Don't reinvent the wheel for everything. I rely on libraries like BeautifulSoup and mf2py for HTML parsing and microformats parsing, respectively. These libraries are fast and help me do tasks that would otherwise be very hard to do.
Start small. Search engines can get really complicated, quickly.
Links are useful in ranking if your search engine indexes multiple sites. I noticed a major bump in the quality of search results on IndieWeb Search when I started taking into account the number of incoming links pointing to a web page. (NB: Adding links helped me address "name" queries like "jamesg.blog" or "Aaron Parecki" so that they return links that are more relevant to the site. Before using links as a ranking factor, relevance was all over the place for these sorts of queries, especially if a site used their name in many title tags and/or headings.)
Relevance is a hard problem to solve. Links help build relevance but ultimately you'll need to experiment with ranking weights and systems. I recommend Elasticsearch if you don't want to learn or worry too much about low-level search relevance algorithms. IndieWeb Search uses Elasticsearch. It's fast, robust, and is easily extensible to meet our needs.

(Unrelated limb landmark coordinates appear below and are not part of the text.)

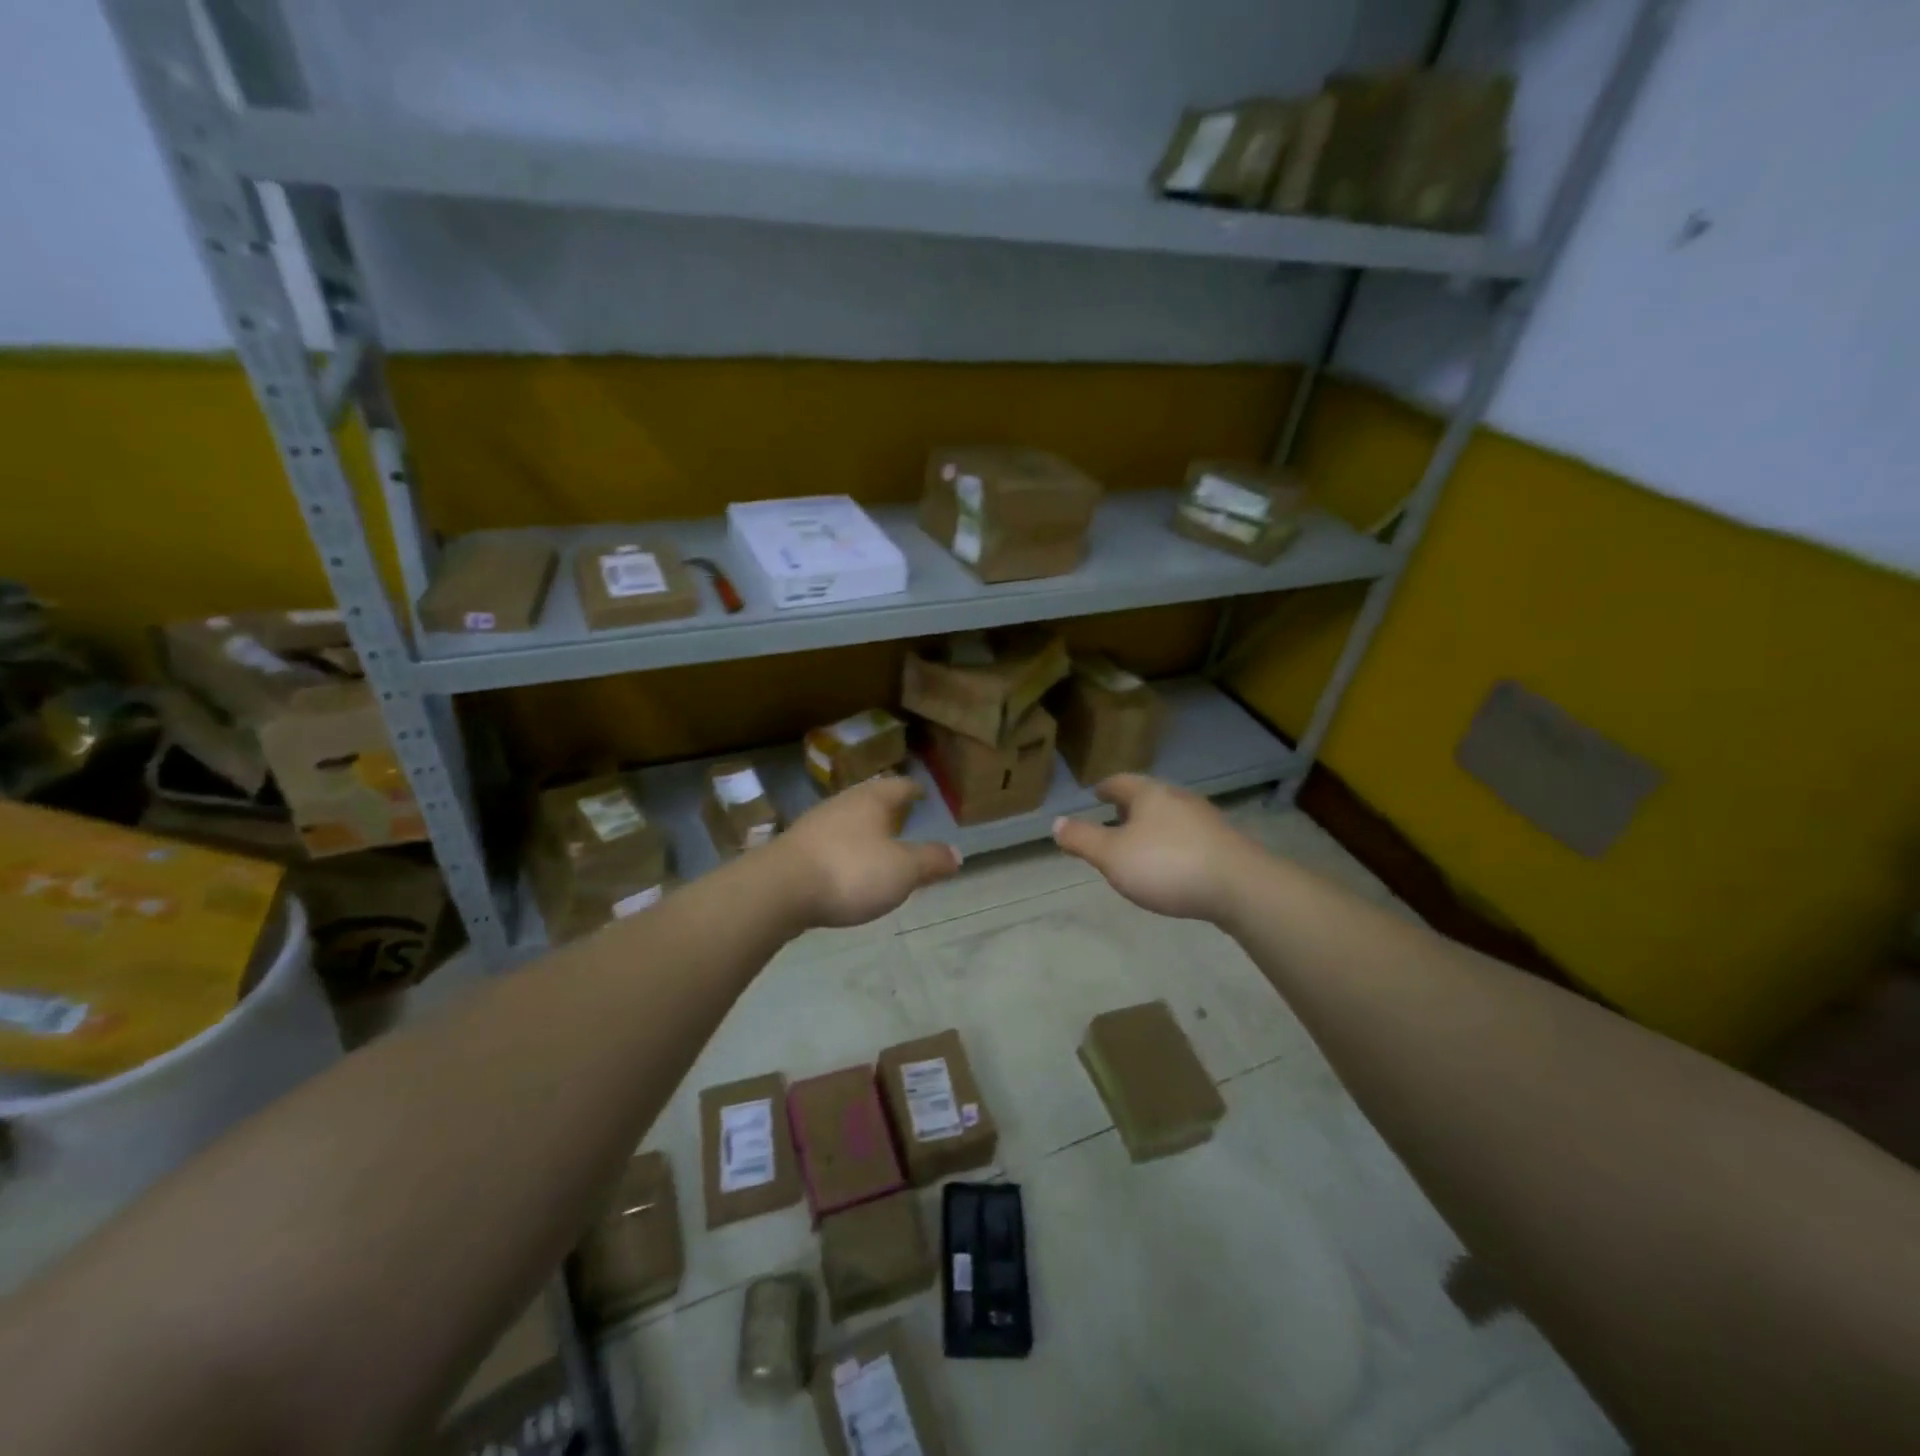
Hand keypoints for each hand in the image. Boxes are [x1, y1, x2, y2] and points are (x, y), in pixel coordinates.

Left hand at [774, 775, 961, 927]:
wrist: (779, 889)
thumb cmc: (851, 871)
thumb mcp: (903, 870)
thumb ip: (930, 861)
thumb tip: (957, 853)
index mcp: (872, 799)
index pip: (900, 785)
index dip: (914, 790)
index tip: (923, 793)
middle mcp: (843, 803)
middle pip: (870, 798)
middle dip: (887, 808)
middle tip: (903, 817)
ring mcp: (815, 824)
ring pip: (847, 819)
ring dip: (863, 829)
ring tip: (877, 844)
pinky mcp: (795, 849)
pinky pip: (829, 842)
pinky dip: (843, 849)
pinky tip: (845, 867)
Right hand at [1051, 774, 1257, 922]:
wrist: (1240, 886)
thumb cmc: (1167, 865)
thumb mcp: (1112, 855)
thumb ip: (1082, 839)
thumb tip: (1055, 823)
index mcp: (1149, 794)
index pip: (1120, 782)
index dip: (1105, 788)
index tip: (1095, 793)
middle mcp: (1178, 798)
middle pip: (1148, 796)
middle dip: (1129, 806)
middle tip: (1113, 817)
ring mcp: (1205, 820)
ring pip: (1170, 816)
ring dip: (1152, 826)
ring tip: (1140, 844)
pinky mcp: (1224, 844)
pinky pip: (1189, 836)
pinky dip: (1173, 843)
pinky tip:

SQLite is not great for building a search engine that indexes multiple sites. Concurrency is really hard. Performance can be an issue if you index a lot of content. And your database might get very large and will thus may be slow on some cloud application platforms.
Building a search engine that indexes content for your own site is a different problem to indexing multiple sites. Building a search engine just for my blog helped me dip my toe into search. But there were growing pains while porting my search engine over to one that could index multiple sites (i.e. implementing concurrency, using Elasticsearch instead of SQLite, adjusting my crawler to address edge cases).
Python is a great language to use if you want to build a web crawler. (NB: This is subjective and biased because I generally use Python for scripting. But, there are so many libraries in Python that can help you with search. BeautifulSoup is great for parsing HTML. concurrent.futures is great for concurrency.)
Above are a few notes on designing a search engine. I am by no means an expert on search but I wanted to share some things that have been useful to me in building a search engine for my blog and, eventually, IndieWeb Search. I hope that some of the notes above prove useful to anyone who wants to build a search engine. Search is difficult—really difficult—but there are plenty of resources out there that can help you. I have open-sourced the code for IndieWeb Search so anyone interested can take a peek behind the scenes to see how everything is working.